__DATASET EXCERPTS__

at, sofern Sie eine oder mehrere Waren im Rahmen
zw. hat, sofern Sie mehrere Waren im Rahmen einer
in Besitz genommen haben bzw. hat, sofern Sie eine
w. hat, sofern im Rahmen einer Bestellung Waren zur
...
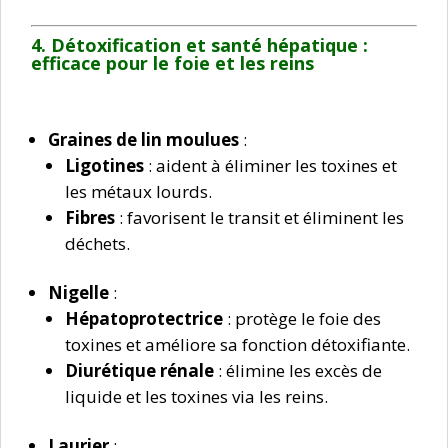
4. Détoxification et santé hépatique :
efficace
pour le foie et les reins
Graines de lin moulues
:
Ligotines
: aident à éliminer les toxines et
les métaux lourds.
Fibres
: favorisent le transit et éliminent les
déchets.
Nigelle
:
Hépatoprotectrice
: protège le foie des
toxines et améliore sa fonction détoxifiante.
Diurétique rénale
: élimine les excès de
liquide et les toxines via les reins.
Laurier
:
* * *
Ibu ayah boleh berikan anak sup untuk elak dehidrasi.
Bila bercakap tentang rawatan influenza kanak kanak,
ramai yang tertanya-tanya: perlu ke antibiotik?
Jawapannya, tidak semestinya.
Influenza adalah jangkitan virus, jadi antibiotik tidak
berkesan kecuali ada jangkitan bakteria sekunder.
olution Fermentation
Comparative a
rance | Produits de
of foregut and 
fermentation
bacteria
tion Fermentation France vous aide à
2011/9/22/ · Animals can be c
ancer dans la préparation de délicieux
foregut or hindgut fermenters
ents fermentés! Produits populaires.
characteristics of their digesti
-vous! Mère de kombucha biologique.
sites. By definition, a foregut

__WHAT YOU ARE ASKED TO DO__
When you reach the line with "Jawapannya, tidak semestinya." in the records above, start writing out lines exactly, and stop once the line with "sites. By definition, a foregut" has been written; include nothing else.

__ANSWER TO THIS PROBLEM__
Jawapannya, tidak semestinya.
Influenza adalah jangkitan virus, jadi antibiotik tidak
berkesan kecuali ada jangkitan bakteria sekunder.
olution Fermentation
Comparative a
rance | Produits de
of foregut and 
fermentation
bacteria
tion Fermentation France vous aide à
2011/9/22/ · Animals can be c
ancer dans la préparation de délicieux
foregut or hindgut fermenters
ents fermentés! Produits populaires.
characteristics of their digesti
-vous! Mère de kombucha biologique.
sites. By definition, a foregut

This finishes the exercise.